Merci M.-P. Il y a des auteurs passionnants dans cette Histoire de la virilité, j'irai voir ça ! Avec mon profil de dix-huitiémiste, je suis habituée à d'autres images de la virilité que celles auxquelles on est habitué aujourd'hui et qu'on a tendance à déhistoriciser, à naturaliser. C'est un des défis pour ceux et celles qui ont du mal avec l'ordre des choses sexistes que de montrer son absurdité (voir http://blog.ecologie-politique.eu/p...).

J'en profite pour signaler que j'utilise la même notion pour la haine qui se déverse actuellement envers les non-hétéros et pour cette peur panique et banale mais apparemment moins agressive. Je fais la part des choses entre les deux, mais je me suis aperçue que je n'avais pas la moindre idée de comment les gays qui font partie des groupes de mecs dont je parle vivent la situation.

3. Le mardi, 25 juin, 2013, 23h37 par Suzanne LM

Ce que tu écris est si vrai.. tu le dis en peu de mots mais très clairement! A quel point le contact physique et les démonstrations de tendresse sont repoussés entre hommes (français) à cause du "spectre de l'homosexualité"...

4. Le jeudi, 2 janvier, 2014, 00h09 par em

Apparemment le blog hébergeant l'article "de l'inconvénient d'être féministe en librairie jeunesse" dont tu parles n'est plus disponible.
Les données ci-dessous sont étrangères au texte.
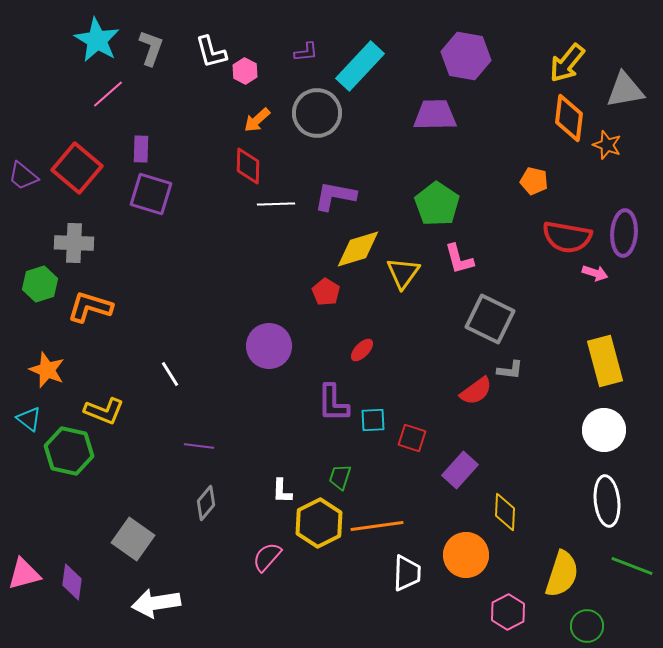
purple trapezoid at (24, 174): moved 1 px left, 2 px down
Dommage, ça avait l'air intéressant...

5. Le jeudi, 2 janvier, 2014, 07h53 par Aude

Bonjour.

Le lien s'ouvre bien chez moi, et à défaut il en reste des extraits ici.

Merci.

6. Le vendredi, 3 janvier, 2014, 23h55 par em

ah c'est que le nom de domaine n'a pas été renouvelé visiblement.
merci d'avoir mis le lien original (just seen it ;)

7. Le samedi, 4 janvier, 2014, 08h57 par Aude

Et ça explique aussi le triangle blanc sur seenthis...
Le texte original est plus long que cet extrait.